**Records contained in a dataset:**
[Start of Attachment]

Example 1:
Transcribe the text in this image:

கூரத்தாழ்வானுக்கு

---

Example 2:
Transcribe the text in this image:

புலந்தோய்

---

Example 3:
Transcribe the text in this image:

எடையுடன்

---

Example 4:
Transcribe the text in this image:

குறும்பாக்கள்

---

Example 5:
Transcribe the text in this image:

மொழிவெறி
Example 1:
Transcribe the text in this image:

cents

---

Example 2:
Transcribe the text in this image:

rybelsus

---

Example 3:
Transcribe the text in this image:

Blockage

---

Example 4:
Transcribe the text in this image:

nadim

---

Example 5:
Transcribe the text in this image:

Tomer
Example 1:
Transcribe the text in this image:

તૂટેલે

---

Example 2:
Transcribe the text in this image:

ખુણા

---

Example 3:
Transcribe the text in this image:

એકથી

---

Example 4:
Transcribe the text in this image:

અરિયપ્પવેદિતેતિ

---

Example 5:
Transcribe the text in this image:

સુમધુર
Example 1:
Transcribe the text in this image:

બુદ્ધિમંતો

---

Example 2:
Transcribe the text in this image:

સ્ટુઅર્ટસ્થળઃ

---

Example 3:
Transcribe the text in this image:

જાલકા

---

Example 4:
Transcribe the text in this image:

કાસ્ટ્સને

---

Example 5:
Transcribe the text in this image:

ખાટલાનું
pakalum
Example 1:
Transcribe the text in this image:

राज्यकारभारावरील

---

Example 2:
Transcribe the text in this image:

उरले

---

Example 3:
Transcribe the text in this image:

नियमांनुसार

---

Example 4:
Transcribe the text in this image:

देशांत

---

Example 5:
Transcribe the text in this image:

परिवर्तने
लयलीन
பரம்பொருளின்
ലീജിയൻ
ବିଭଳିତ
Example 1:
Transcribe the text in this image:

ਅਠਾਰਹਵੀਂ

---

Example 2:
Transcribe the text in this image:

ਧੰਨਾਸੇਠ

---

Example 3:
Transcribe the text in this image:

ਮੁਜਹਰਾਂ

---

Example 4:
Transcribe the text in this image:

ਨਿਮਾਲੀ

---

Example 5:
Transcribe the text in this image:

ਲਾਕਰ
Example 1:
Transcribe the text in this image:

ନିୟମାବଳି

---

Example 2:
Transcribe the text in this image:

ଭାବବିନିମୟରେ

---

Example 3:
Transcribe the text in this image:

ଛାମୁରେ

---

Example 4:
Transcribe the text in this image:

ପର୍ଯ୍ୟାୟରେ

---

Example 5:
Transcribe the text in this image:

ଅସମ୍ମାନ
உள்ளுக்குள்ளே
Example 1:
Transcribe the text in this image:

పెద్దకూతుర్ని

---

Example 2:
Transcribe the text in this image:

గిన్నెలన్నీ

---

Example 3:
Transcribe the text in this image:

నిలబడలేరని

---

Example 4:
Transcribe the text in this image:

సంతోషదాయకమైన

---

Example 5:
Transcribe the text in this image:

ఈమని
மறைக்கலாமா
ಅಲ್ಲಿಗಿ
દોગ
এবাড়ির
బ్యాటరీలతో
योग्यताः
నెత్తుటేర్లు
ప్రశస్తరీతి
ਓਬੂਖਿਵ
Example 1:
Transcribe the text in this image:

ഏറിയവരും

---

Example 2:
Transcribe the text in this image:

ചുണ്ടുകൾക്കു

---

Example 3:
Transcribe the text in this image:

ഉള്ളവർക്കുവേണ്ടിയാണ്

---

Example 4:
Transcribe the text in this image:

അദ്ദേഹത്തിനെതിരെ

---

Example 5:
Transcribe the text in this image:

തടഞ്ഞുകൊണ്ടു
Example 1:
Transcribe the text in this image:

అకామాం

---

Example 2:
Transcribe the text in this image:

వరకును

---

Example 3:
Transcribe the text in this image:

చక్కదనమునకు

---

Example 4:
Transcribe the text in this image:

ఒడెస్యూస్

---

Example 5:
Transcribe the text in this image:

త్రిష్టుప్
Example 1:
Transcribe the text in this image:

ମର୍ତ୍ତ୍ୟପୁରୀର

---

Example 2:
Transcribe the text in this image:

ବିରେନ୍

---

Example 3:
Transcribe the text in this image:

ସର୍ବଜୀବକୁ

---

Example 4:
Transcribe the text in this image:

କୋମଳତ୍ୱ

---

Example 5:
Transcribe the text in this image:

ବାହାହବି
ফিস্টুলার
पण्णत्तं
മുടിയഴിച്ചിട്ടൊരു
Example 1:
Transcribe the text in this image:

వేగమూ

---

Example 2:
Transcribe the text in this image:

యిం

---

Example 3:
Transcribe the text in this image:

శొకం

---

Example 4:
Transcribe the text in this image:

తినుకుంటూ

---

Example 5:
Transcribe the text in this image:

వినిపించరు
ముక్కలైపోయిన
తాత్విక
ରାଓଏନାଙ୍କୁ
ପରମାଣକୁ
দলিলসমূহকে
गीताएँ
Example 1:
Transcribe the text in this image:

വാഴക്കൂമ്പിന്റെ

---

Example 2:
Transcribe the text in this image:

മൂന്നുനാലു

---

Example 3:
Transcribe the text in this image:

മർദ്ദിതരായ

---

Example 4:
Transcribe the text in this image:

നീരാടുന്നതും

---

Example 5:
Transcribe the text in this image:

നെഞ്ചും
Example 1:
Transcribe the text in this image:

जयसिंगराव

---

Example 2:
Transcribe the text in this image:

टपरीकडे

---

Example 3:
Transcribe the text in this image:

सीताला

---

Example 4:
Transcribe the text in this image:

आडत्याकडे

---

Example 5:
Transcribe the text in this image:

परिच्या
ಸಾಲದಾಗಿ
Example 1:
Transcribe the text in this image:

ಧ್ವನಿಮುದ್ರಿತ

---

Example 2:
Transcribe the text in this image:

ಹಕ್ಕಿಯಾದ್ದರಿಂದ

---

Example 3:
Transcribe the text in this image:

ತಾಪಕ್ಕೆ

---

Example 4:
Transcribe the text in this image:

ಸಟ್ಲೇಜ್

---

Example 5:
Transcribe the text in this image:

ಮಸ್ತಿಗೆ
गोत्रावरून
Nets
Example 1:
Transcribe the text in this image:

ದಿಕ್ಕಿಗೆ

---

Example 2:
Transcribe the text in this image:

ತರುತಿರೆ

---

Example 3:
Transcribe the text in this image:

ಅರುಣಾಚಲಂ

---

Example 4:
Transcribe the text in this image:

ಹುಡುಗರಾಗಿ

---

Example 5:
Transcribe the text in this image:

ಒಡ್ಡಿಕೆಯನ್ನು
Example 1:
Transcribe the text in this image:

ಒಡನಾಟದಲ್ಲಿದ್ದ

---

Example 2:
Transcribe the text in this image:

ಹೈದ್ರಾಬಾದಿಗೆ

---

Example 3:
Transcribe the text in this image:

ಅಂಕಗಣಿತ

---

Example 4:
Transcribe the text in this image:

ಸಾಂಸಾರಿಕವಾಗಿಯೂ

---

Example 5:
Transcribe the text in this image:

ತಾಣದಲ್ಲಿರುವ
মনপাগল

[End of Attachment]

**Problem requirements:** No line may be altered or left out when the data is written out.

**Task output:**
Example 1:
Transcribe the text in this image:

கூரத்தாழ்வானுக்கு

---

Example 2:
Transcribe the text in this image:

புலந்தோய்

---

Example 3:
Transcribe the text in this image:

எடையுடன்

---

Example 4:
Transcribe the text in this image:

குறும்பாக்கள்

---

Example 5:
Transcribe the text in this image:

மொழிவெறி
Example 1:
Transcribe the text in this image:

cents

---

Example 2:
Transcribe the text in this image:

rybelsus

---

Example 3:
Transcribe the text in this image:

Blockage

---

Example 4:
Transcribe the text in this image:

nadim

---

Example 5:
Transcribe the text in this image:

Tomer
Example 1:
Transcribe the text in this image:

તૂટેલે

---

Example 2:
Transcribe the text in this image:

ખુણા

---

Example 3:
Transcribe the text in this image:

એકથી

---

Example 4:
Transcribe the text in this image:

અરિયપ્પવેદિતેતિ

---

Example 5:
Transcribe the text in this image:

સુમધુર
Example 1:
Transcribe the text in this image:

બુદ્ધિમંતો

---

Example 2:
Transcribe the text in this image:

સ્ટુઅર્ટસ્થળઃ

---

Example 3:
Transcribe the text in this image:

જાલકા

---

Example 4:
Transcribe the text in this image:

કાસ્ટ્સને

---

Example 5:
Transcribe the text in this image:

ખાટલાનું
pakalum
Example 1:
Transcribe the text in this image:

राज्यकारभारावरील

---

Example 2:
Transcribe the text in this image:

उरले

---

Example 3:
Transcribe the text in this image:

नियमांनुसार

---

Example 4:
Transcribe the text in this image:

देशांत

---

Example 5:
Transcribe the text in this image:

परिवर्तने
लयलीन
பரம்பொருளின்
ലീജിയൻ
ବିଭଳିତ
Example 1:
Transcribe the text in this image:

ਅਠਾਰਹਵੀਂ

---

Example 2:
Transcribe the text in this image:

ਧੰਨਾਸੇਠ

---

Example 3:
Transcribe the text in this image:

ਮੁਜਹਰਾਂ

---

Example 4:
Transcribe the text in this image:

ਨਿਮਾਲੀ

---

Example 5:
Transcribe the text in this image:

ਲਾਕਰ
Example 1:
Transcribe the text in this image:

ନିୟମାବଳି

---

Example 2:
Transcribe the text in this image:

ଭାବବିନିମୟରେ

---

Example 3:
Transcribe the text in this image:

ଛାମୁରେ

---

Example 4:
Transcribe the text in this image:

ପର୍ଯ୍ୟାୟରେ

---

Example 5:
Transcribe the text in this image:

ଅସମ୍ମାନ
உள்ளுக்குள்ளே
Example 1:
Transcribe the text in this image:

పెద్దకూతుర్ని

---

Example 2:
Transcribe the text in this image:

గిన్నెలన్నీ

---

Example 3:
Transcribe the text in this image:

నిలబడలేరని

---

Example 4:
Transcribe the text in this image:

సంతోషదాయకమైన

---

Example 5:
Transcribe the text in this image:

ఈమని
மறைக்கலாமா
ಅಲ್ಲಿಗಿ
દોગ
এবাড়ির
బ్యాటరీలతో
योग्यताः
నెత్తుటేర్లు
ప్రశస్తరీతి
ਓਬੂਖਿਵ
Example 1:
Transcribe the text in this image:

ഏറിയവരും

---

Example 2:
Transcribe the text in this image:

ചുണ്ടുകൾക്കു

---

Example 3:
Transcribe the text in this image:

ഉള്ളവർക്കുവേണ്ടിയാണ്

---

Example 4:
Transcribe the text in this image:

അദ്ദേഹത്തിനെതിരെ

---

Example 5:
Transcribe the text in this image:

തടഞ്ഞുകൊണ്ടു
Example 1:
Transcribe the text in this image:

అకామాం

---

Example 2:
Transcribe the text in this image:

వరకును

---

Example 3:
Transcribe the text in this image:

చక్కదనమునకు

---

Example 4:
Transcribe the text in this image:

ఒడెస్యూస్

---

Example 5:
Transcribe the text in this image:

త్రిష్టుప్
Example 1:
Transcribe the text in this image:

ମର୍ତ୍ତ୍ୟପୁରୀର

---

Example 2:
Transcribe the text in this image:

ବିରେନ୍

---

Example 3:
Transcribe the text in this image:

ସର୍ବଜୀବକୁ

---

Example 4:
Transcribe the text in this image:

କୋମଳତ୍ୱ

---

Example 5:
Transcribe the text in this image:

ବାହାହବି
ফিস্টুলার
पण्णत्तं
മുടിയഴിച്ചിട്ടൊരു
Example 1:
Transcribe the text in this image:

వేగమూ

---

Example 2:
Transcribe the text in this image:

యిం

---

Example 3:
Transcribe the text in this image:

శొకం

---

Example 4:
Transcribe the text in this image:

తినుకుంటూ

---

Example 5:
Transcribe the text in this image:

వినిపించరు
ముక్కలైపోయిన
తాత్విక
ରାଓଏନାଙ୍କୁ
ପରମାଣକୁ
দলিলসমূহকে
गीताएँ
Example 1:
Transcribe the text in this image:

വാഴക്കൂമ്പിന്റെ

---

Example 2:
Transcribe the text in this image:

മൂന്നുനാലു

---

Example 3:
Transcribe the text in this image:

മർദ്ദിതരായ

---

Example 4:
Transcribe the text in this image:

നീരാടുന്നതും

---

Example 5:
Transcribe the text in this image:

നെഞ്ചും
Example 1:
Transcribe the text in this image:

जयसिंगराव

---

Example 2:
Transcribe the text in this image:

टपरीकडे

---

Example 3:
Transcribe the text in this image:

सीताला

---

Example 4:
Transcribe the text in this image:

आडत्याकडे

---

Example 5:
Transcribe the text in this image:

परिच्या
ಸಾಲದಾಗಿ
Example 1:
Transcribe the text in this image:

ಧ್ವನಿಮುದ್ರಿತ

---

Example 2:
Transcribe the text in this image:

ಹಕ್ಕಿಯಾದ್ದರಿಂದ

---

Example 3:
Transcribe the text in this image:

ತಾಪಕ್ಕೆ

---

Example 4:
Transcribe the text in this image:

ಸಟ್ಲೇಜ್

---

Example 5:
Transcribe the text in this image:

ಮಸ್ತಿಗೆ
गोत्रावरून
Nets
Example 1:
Transcribe the text in this image:

ದಿಕ್ಕಿಗೆ

---

Example 2:
Transcribe the text in this image:

ತರುತಿರೆ

---

Example 3:
Transcribe the text in this image:

ಅರುಣಾಚಲಂ

---

Example 4:
Transcribe the text in this image:

ಹುಡುಗರಾಗಿ

---

Example 5:
Transcribe the text in this image:

ಒಡ್ಡಿಕೆಯನ್ನು
Example 1:
Transcribe the text in this image:

ಒಡನಾಟದಲ್ಲಿದ್ದ

---

Example 2:
Transcribe the text in this image:

ಹೈದ್ರಾಬಾದಿಗೆ

---

Example 3:
Transcribe the text in this image:

ಅಂಕಗಣಿತ

---

Example 4:
Transcribe the text in this image:

ಸಾಂಸಾರಿಕವಾಗಿಯೂ

---

Example 5:
Transcribe the text in this image:

ತಾಣದಲ್ಲಿರುವ
মনপাগল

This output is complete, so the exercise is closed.